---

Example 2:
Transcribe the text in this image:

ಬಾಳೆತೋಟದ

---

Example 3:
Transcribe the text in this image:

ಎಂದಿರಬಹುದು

WORK REQUIRED ▸
Every line in the data above has to be retyped exactly.

RESULT OF THE TASK ▸
---

Example 2:
Transcribe the text in this image:

ಬಾಳೆತೋಟದ

---

Example 3:
Transcribe the text in this image:

ಎಂದಿರಬಹುದು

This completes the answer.